For the entries below, the result should be an exact transcription of the lines from the one with "and Disclaimer" up to and including the one with "Recycled Paper", and only those.

** Working data **

»»

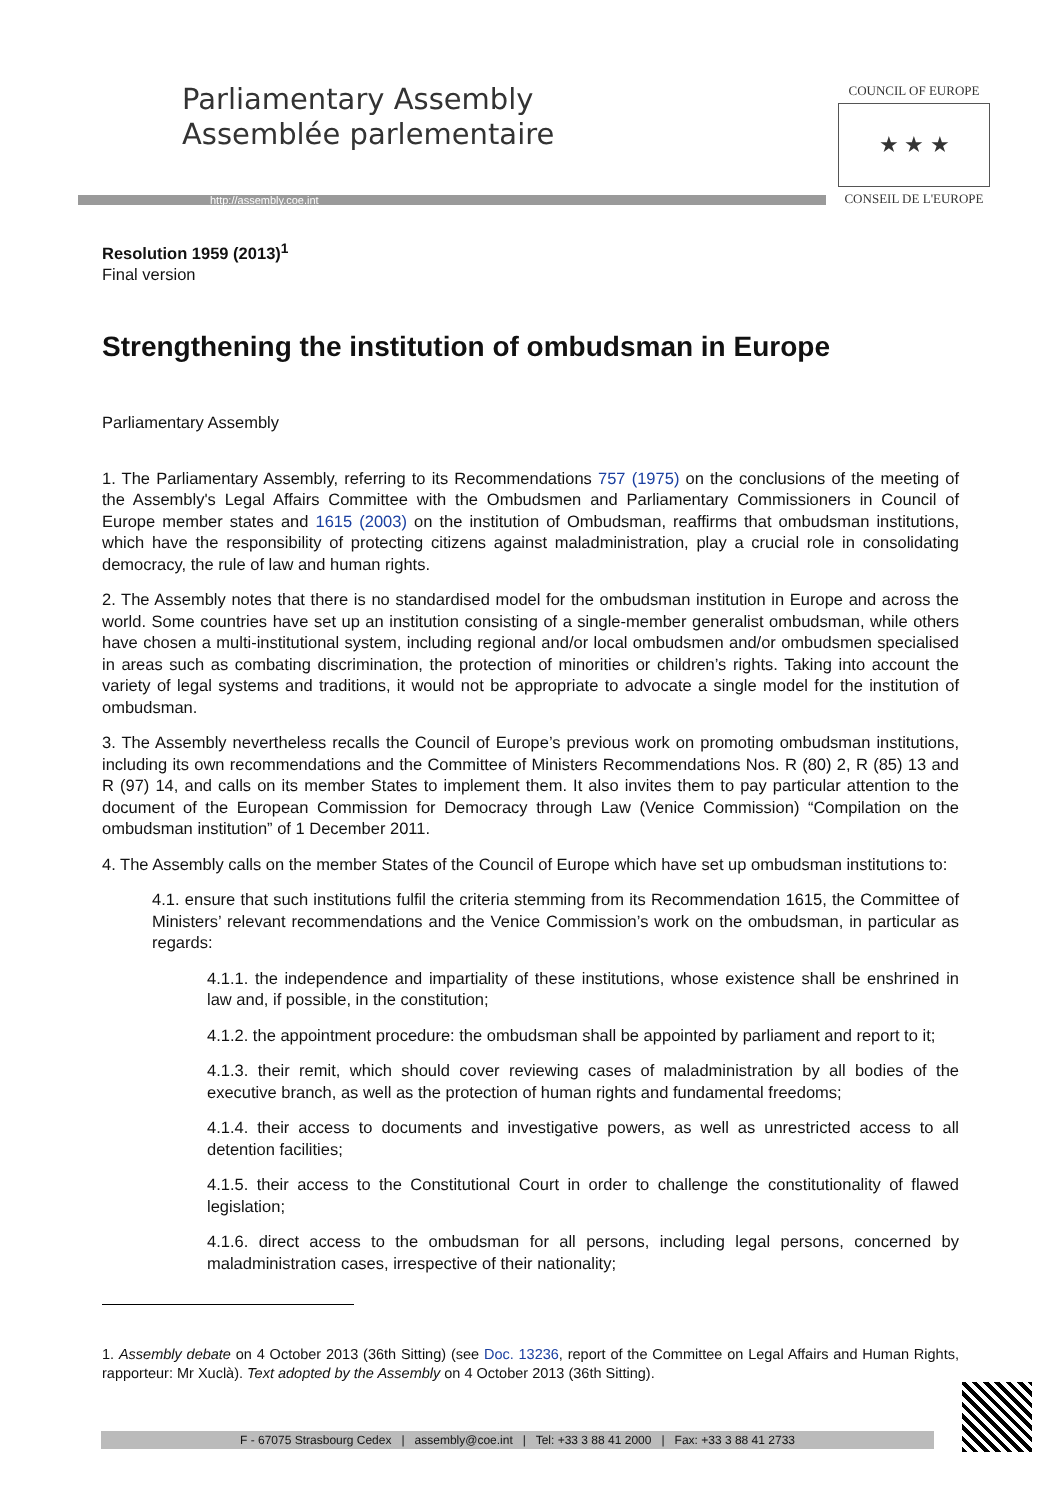Parliamentary Assembly
Assemblée parlementaire
http://assembly.coe.int
COUNCIL OF EUROPE
★ ★ ★
CONSEIL DE L'EUROPE
Resolution 1959 (2013)<sup>1</sup>
Final version
Strengthening the institution of ombudsman in Europe
Parliamentary Assembly
1. The Parliamentary Assembly, referring to its Recommendations 757 (1975) on the conclusions of the meeting of the Assembly's Legal Affairs Committee with the Ombudsmen and Parliamentary Commissioners in Council of Europe member states and 1615 (2003) on the institution of Ombudsman, reaffirms that ombudsman institutions, which have the responsibility of protecting citizens against maladministration, play a crucial role in consolidating democracy, the rule of law and human rights.
2. The Assembly notes that there is no standardised model for the ombudsman institution in Europe and across the world. Some countries have set up an institution consisting of a single-member generalist ombudsman, while others have chosen a multi-institutional system, including regional and/or local ombudsmen and/or ombudsmen specialised in areas such as combating discrimination, the protection of minorities or children’s rights. Taking into account the variety of legal systems and traditions, it would not be appropriate to advocate a single model for the institution of ombudsman.
3. The Assembly nevertheless recalls the Council of Europe’s previous work on promoting ombudsman institutions, including its own recommendations and the Committee of Ministers Recommendations Nos. R (80) 2, R (85) 13 and R (97) 14, and calls on its member States to implement them. It also invites them to pay particular attention to the document of the European Commission for Democracy through Law (Venice Commission) “Compilation on the ombudsman institution” of 1 December 2011.
4. The Assembly calls on the member States of the Council of Europe which have set up ombudsman institutions to:
4.1. ensure that such institutions fulfil the criteria stemming from its Recommendation 1615, the Committee of Ministers’ relevant recommendations and the Venice Commission’s work on the ombudsman, in particular as regards:
4.1.1. the independence and impartiality of these institutions, whose existence shall be enshrined in law and, if possible, in the constitution;
4.1.2. the appointment procedure: the ombudsman shall be appointed by parliament and report to it;
4.1.3. their remit, which should cover reviewing cases of maladministration by all bodies of the executive branch, as well as the protection of human rights and fundamental freedoms;
4.1.4. their access to documents and investigative powers, as well as unrestricted access to all detention facilities;
4.1.5. their access to the Constitutional Court in order to challenge the constitutionality of flawed legislation;
4.1.6. direct access to the ombudsman for all persons, including legal persons, concerned by maladministration cases, irrespective of their nationality;
1. Assembly debate on 4 October 2013 (36th Sitting) (see Doc. 13236, report of the Committee on Legal Affairs and Human Rights, rapporteur: Mr Xuclà). Text adopted by the Assembly on 4 October 2013 (36th Sitting).
F - 67075 Strasbourg Cedex | assembly@coe.int | Tel: +33 3 88 41 2000 | Fax: +33 3 88 41 2733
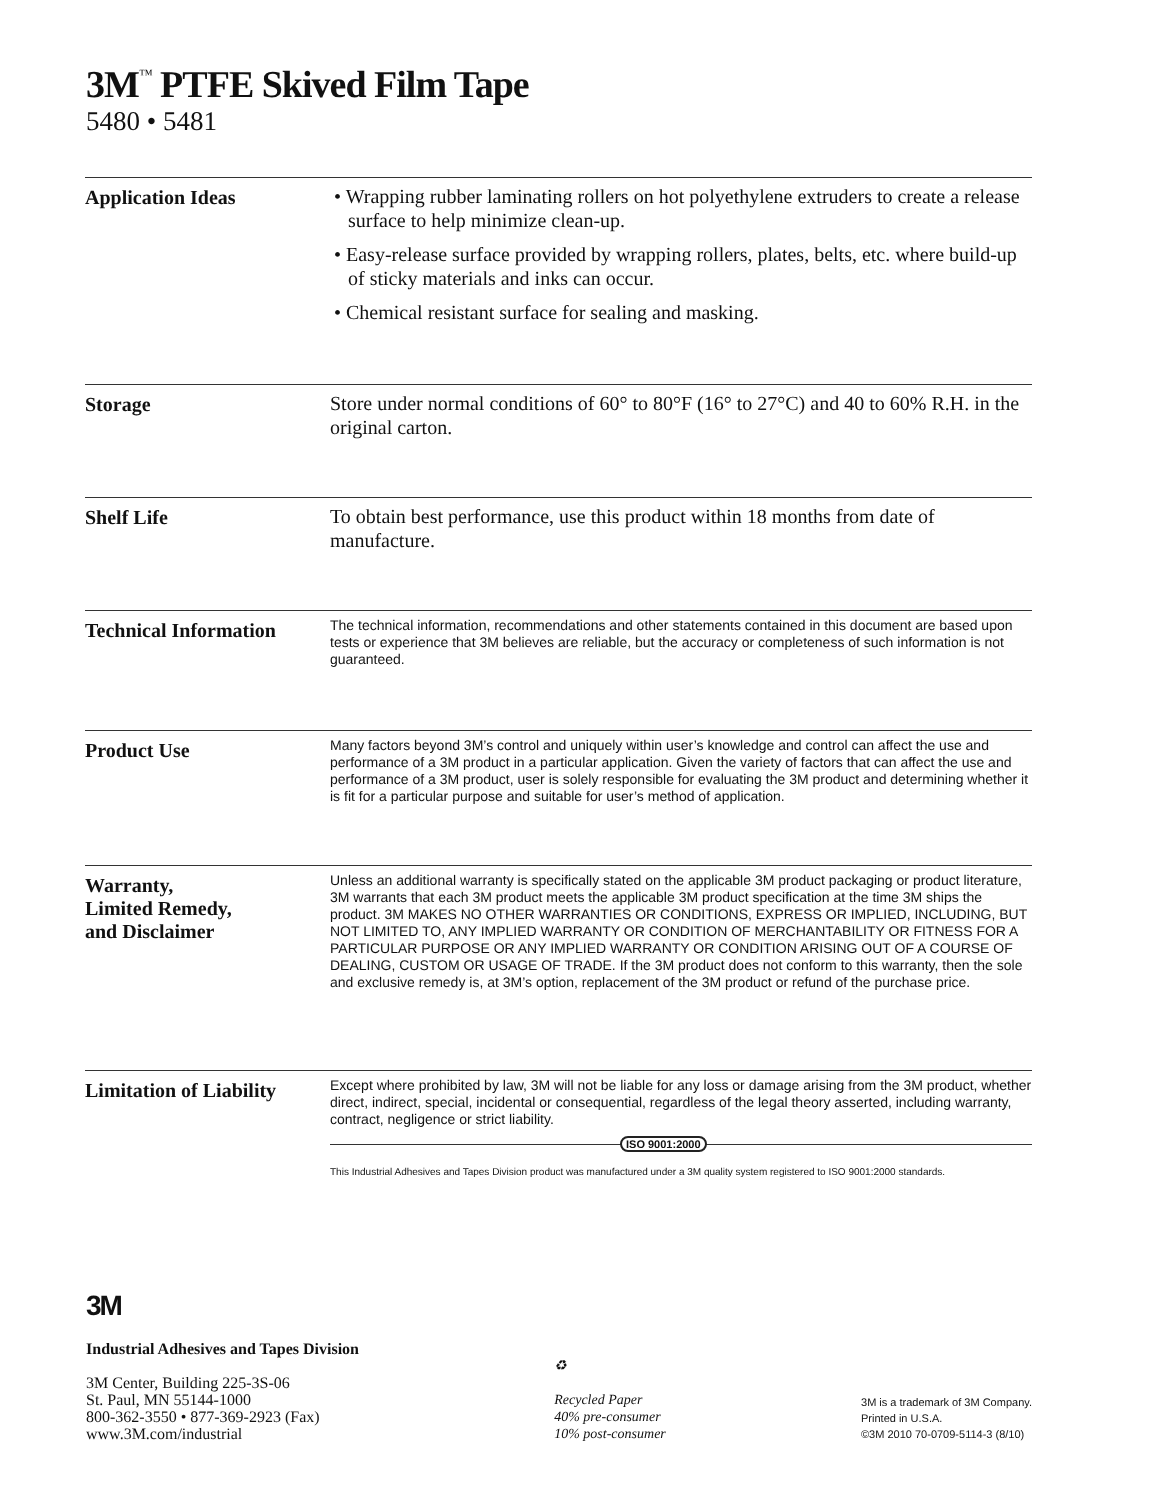3M<sup>™</sup> PTFE Skived Film Tape
5480 • 5481
Application Ideas
• Wrapping rubber laminating rollers on hot polyethylene extruders to create a release surface to help minimize clean-up.
• Easy-release surface provided by wrapping rollers, plates, belts, etc. where build-up of sticky materials and inks can occur.
• Chemical resistant surface for sealing and masking.
Storage
Store under normal conditions of 60° to 80°F (16° to 27°C) and 40 to 60% R.H. in the original carton.
Shelf Life
To obtain best performance, use this product within 18 months from date of manufacture.
Technical Information
The technical information, recommendations and other statements contained in this document are based upon tests or experience that 3M believes are reliable, but the accuracy or completeness of such information is not guaranteed.
Product Use
Many factors beyond 3M’s control and uniquely within user’s knowledge and control can affect the use and performance of a 3M product in a particular application. Given the variety of factors that can affect the use and performance of a 3M product, user is solely responsible for evaluating the 3M product and determining whether it is fit for a particular purpose and suitable for user’s method of application.
Warranty,
Limited Remedy,
and Disclaimer
Unless an additional warranty is specifically stated on the applicable 3M product packaging or product literature, 3M warrants that each 3M product meets the applicable 3M product specification at the time 3M ships the product. 3M MAKES NO OTHER WARRANTIES OR CONDITIONS, EXPRESS OR IMPLIED, INCLUDING, BUT NOT LIMITED TO, ANY IMPLIED WARRANTY OR CONDITION OF MERCHANTABILITY OR FITNESS FOR A PARTICULAR PURPOSE OR ANY IMPLIED WARRANTY OR CONDITION ARISING OUT OF A COURSE OF DEALING, CUSTOM OR USAGE OF TRADE. If the 3M product does not conform to this warranty, then the sole and exclusive remedy is, at 3M’s option, replacement of the 3M product or refund of the purchase price.
Limitation of Liability
Except where prohibited by law, 3M will not be liable for any loss or damage arising from the 3M product, whether direct, indirect, special, incidental or consequential, regardless of the legal theory asserted, including warranty, contract, negligence or strict liability.
ISO 9001:2000
This Industrial Adhesives and Tapes Division product was manufactured under a 3M quality system registered to ISO 9001:2000 standards.
3M
Industrial Adhesives and Tapes Division
3M Center, Building 225-3S-06
St. Paul, MN 55144-1000
800-362-3550 • 877-369-2923 (Fax)
www.3M.com/industrial
♻
Recycled Paper
40% pre-consumer
10% post-consumer
3M is a trademark of 3M Company.
Printed in U.S.A.
©3M 2010 70-0709-5114-3 (8/10)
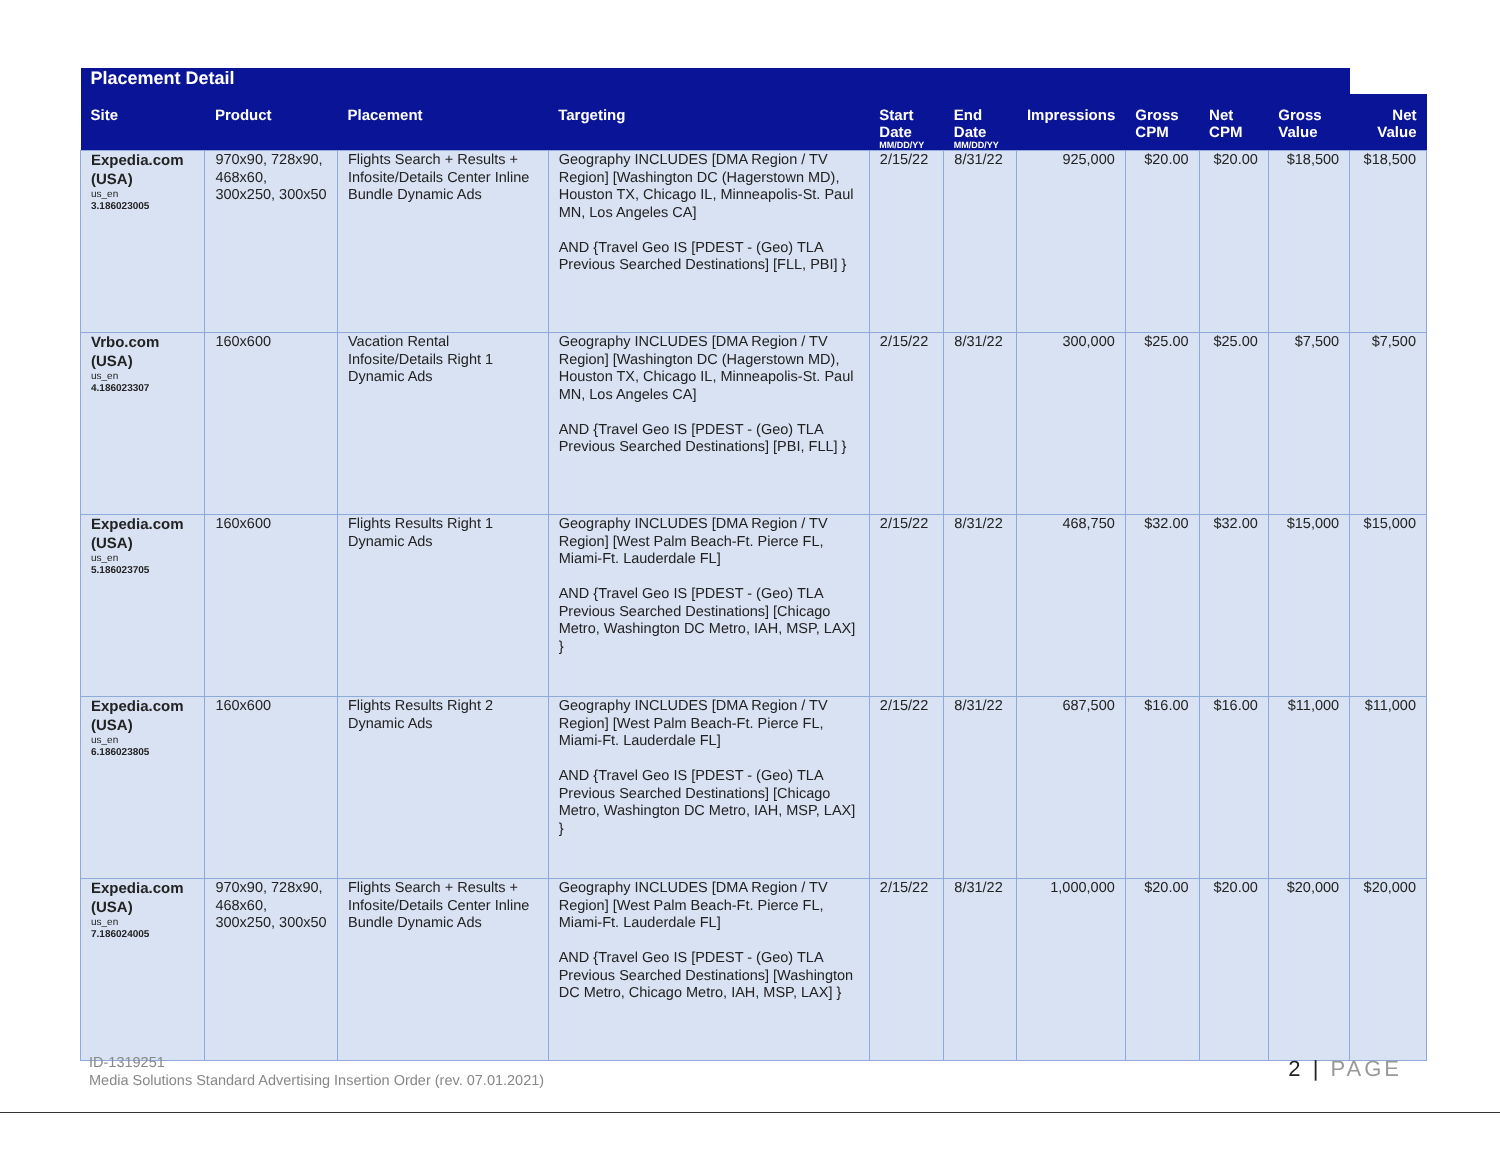| Placement Detail | | | | | | | | | | |
| Site | Product | Placement | Targeting | Start Date MM/DD/YY | End Date MM/DD/YY | Impressions | Gross CPM | Net CPM | Gross Value | Net Value |
| Expedia.com (USA) us_en 3.186023005 | 970x90, 728x90, 468x60, 300x250, 300x50 | Flights Search + Results + Infosite/Details Center Inline Bundle Dynamic Ads | Geography INCLUDES [DMA Region / TV Region] [Washington DC (Hagerstown MD), Houston TX, Chicago IL, Minneapolis-St. Paul MN, Los Angeles CA] AND {Travel Geo IS [PDEST - (Geo) TLA Previous Searched Destinations] [FLL, PBI] } | 2/15/22 | 8/31/22 | 925,000 | $20.00 | $20.00 | $18,500 | $18,500 |
| Vrbo.com (USA) us_en 4.186023307 | 160x600 | Vacation Rental Infosite/Details Right 1 Dynamic Ads | Geography INCLUDES [DMA Region / TV Region] [Washington DC (Hagerstown MD), Houston TX, Chicago IL, Minneapolis-St. Paul MN, Los Angeles CA] AND {Travel Geo IS [PDEST - (Geo) TLA Previous Searched Destinations] [PBI, FLL] } | 2/15/22 | 8/31/22 | 300,000 | $25.00 | $25.00 | $7,500 | $7,500 |
| Expedia.com (USA) us_en 5.186023705 | 160x600 | Flights Results Right 1 Dynamic Ads | Geography INCLUDES [DMA Region / TV Region] [West Palm Beach-Ft. Pierce FL, Miami-Ft. Lauderdale FL] AND {Travel Geo IS [PDEST - (Geo) TLA Previous Searched Destinations] [Chicago Metro, Washington DC Metro, IAH, MSP, LAX] } | 2/15/22 | 8/31/22 | 468,750 | $32.00 | $32.00 | $15,000 | $15,000 |
| Expedia.com (USA) us_en 6.186023805 | 160x600 | Flights Results Right 2 Dynamic Ads | Geography INCLUDES [DMA Region / TV Region] [West Palm Beach-Ft. Pierce FL, Miami-Ft. Lauderdale FL] AND {Travel Geo IS [PDEST - (Geo) TLA Previous Searched Destinations] [Chicago Metro, Washington DC Metro, IAH, MSP, LAX] } | 2/15/22 | 8/31/22 | 687,500 | $16.00 | $16.00 | $11,000 | $11,000 |
| Expedia.com (USA) us_en 7.186024005 | 970x90, 728x90, 468x60, 300x250, 300x50 | Flights Search + Results + Infosite/Details Center Inline Bundle Dynamic Ads | Geography INCLUDES [DMA Region / TV Region] [West Palm Beach-Ft. Pierce FL, Miami-Ft. Lauderdale FL] AND {Travel Geo IS [PDEST - (Geo) TLA Previous Searched Destinations] [Washington DC Metro, Chicago Metro, IAH, MSP, LAX] } | 2/15/22 | 8/31/22 | 1,000,000 | $20.00 | $20.00 | $20,000 | $20,000 |
ID-1319251
Media Solutions Standard Advertising Insertion Order (rev. 07.01.2021)
2 | PAGE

««

** Your solution **
and Disclaimer
Unless an additional warranty is specifically stated on the applicable 3M product packaging or product literature, 3M warrants that each 3M product meets the applicable 3M product specification at the time 3M ships the product. 3M MAKES NO OTHER WARRANTIES OR CONDITIONS, EXPRESS OR IMPLIED, INCLUDING, BUT NOT LIMITED TO, ANY IMPLIED WARRANTY OR CONDITION OF MERCHANTABILITY OR FITNESS FOR A PARTICULAR PURPOSE OR ANY IMPLIED WARRANTY OR CONDITION ARISING OUT OF A COURSE OF DEALING, CUSTOM OR USAGE OF TRADE. If the 3M product does not conform to this warranty, then the sole and exclusive remedy is, at 3M’s option, replacement of the 3M product or refund of the purchase price.
Limitation of Liability
Except where prohibited by law, 3M will not be liable for any loss or damage arising from the 3M product, whether direct, indirect, special, incidental or consequential, regardless of the legal theory asserted, including warranty, contract, negligence or strict liability.
ISO 9001:2000
This Industrial Adhesives and Tapes Division product was manufactured under a 3M quality system registered to ISO 9001:2000 standards.
3M
Industrial Adhesives and Tapes Division
3M Center, Building 225-3S-06
St. Paul, MN 55144-1000
800-362-3550 • 877-369-2923 (Fax)
www.3M.com/industrial
♻
Recycled Paper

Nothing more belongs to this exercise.